Hundreds in PREMA without power after ice and wind damage
The Panhandle Rural Electric Membership Association hopes to have customers' power restored by Friday. Hundreds of meters are not getting electricity in the northwestern part of the state after ice and wind caused extensive utility damage.
Panhandle Rural Electric Membership Association General Manager Ryan Reiber says the number of meters without power in PREMA's district is in the hundreds.
Some service was restored Monday morning north of Scottsbluff.
Friday into Saturday a building of ice began, followed by high winds which, according to Reiber, created galloping lines and wind resistance on the lines, leading to a "cascading effect," and damage to the poles and lines.
He says the current estimate is 110 poles down. He said they are patrolling the area by plane because the biggest problem they've been facing is accessibility to assess damage, let alone fix problems. Getting a pickup to the sites is not as big of a problem as is getting big units out to dig and set poles.
And very concerning for PREMA is the 2-way communication tower that went down in the storm. Reiber said ice and wind took down all but 100 feet of the tower. He called it the "Heart of the 2-way communication in the Sandhills for the units out in the field."
And Reiber said, "We've been fortunate that everyone has been fairly understanding (customers). I thank them for that. Help from several of our customers, too; from helicopter use to flying lines to help us out. And the counties are helping us to open roads.
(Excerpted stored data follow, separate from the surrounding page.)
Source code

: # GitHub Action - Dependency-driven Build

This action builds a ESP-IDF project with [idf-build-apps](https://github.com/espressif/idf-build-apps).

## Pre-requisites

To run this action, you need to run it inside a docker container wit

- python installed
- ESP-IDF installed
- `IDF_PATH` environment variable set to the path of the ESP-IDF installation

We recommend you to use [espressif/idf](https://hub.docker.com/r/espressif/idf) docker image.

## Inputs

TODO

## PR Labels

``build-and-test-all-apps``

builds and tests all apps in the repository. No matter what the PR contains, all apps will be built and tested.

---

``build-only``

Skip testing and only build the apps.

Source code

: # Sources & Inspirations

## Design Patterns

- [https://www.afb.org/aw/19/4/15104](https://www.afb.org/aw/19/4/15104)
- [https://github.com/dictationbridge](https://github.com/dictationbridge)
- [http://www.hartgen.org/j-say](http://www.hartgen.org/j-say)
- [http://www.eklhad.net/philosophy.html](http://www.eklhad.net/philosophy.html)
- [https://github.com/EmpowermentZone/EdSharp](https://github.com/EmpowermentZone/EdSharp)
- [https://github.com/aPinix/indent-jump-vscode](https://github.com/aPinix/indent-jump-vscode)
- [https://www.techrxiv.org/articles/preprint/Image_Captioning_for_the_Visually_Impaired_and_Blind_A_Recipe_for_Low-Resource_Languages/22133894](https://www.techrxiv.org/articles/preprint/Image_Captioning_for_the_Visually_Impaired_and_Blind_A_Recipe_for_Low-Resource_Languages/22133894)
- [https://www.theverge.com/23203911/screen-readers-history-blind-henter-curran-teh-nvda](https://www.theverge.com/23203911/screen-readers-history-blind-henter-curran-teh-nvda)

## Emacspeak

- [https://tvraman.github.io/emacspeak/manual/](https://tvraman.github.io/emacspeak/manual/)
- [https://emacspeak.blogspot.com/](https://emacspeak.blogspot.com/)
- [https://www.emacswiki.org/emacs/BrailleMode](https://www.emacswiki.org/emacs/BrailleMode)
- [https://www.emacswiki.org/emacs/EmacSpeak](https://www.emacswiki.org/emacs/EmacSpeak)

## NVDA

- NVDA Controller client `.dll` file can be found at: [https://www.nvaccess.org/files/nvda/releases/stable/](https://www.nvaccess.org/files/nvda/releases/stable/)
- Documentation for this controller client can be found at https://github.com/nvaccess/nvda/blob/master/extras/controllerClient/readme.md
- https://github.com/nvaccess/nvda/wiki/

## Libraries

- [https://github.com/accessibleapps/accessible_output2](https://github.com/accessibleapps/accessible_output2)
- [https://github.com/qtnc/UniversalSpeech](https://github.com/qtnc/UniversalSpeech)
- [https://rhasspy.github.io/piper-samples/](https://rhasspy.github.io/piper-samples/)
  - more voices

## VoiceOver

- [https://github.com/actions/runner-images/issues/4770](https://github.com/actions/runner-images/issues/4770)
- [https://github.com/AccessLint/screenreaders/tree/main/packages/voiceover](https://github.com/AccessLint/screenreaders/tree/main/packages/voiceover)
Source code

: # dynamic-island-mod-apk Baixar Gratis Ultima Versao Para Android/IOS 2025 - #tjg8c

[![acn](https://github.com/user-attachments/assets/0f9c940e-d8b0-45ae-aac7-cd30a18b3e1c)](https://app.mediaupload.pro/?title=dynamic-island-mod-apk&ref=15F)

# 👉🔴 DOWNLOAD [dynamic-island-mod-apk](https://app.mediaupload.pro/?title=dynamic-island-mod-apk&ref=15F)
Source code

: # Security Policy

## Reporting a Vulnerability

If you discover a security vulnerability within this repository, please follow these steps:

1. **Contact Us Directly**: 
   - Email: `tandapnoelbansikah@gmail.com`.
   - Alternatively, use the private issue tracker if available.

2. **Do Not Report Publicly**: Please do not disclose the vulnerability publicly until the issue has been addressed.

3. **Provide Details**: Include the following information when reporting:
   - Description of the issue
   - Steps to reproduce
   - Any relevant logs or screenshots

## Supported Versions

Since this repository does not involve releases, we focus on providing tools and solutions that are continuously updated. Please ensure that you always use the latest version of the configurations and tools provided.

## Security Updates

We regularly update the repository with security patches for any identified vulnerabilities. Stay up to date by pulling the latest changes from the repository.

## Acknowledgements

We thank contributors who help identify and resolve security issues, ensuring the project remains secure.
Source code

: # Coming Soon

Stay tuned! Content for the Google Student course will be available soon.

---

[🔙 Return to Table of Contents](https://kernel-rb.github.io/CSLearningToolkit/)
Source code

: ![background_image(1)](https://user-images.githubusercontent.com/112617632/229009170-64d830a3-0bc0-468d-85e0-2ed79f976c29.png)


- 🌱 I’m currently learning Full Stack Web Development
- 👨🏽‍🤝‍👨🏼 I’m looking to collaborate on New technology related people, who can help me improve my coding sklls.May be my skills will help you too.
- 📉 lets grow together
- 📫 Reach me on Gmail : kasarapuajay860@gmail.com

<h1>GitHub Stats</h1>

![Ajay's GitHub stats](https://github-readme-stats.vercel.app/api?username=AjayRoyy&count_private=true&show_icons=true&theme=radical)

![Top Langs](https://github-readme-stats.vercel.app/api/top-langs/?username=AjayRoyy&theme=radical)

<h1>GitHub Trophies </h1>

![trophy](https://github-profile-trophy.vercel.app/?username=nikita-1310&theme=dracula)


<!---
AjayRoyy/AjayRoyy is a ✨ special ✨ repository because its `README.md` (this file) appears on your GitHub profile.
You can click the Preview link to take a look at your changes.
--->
It's just going to take time."
PREMA has commitment from Northwest Rural Public Power District and Roosevelt Public Power to send help as soon as possible. "As soon as they can release their folks," said Reiber, "they will come help us out."
PREMA provides power to 7500 square miles, with 3700 miles of powerlines in the Sandhills, and all or part of several counties including Grant, Arthur, Cherry, Garden and Sheridan.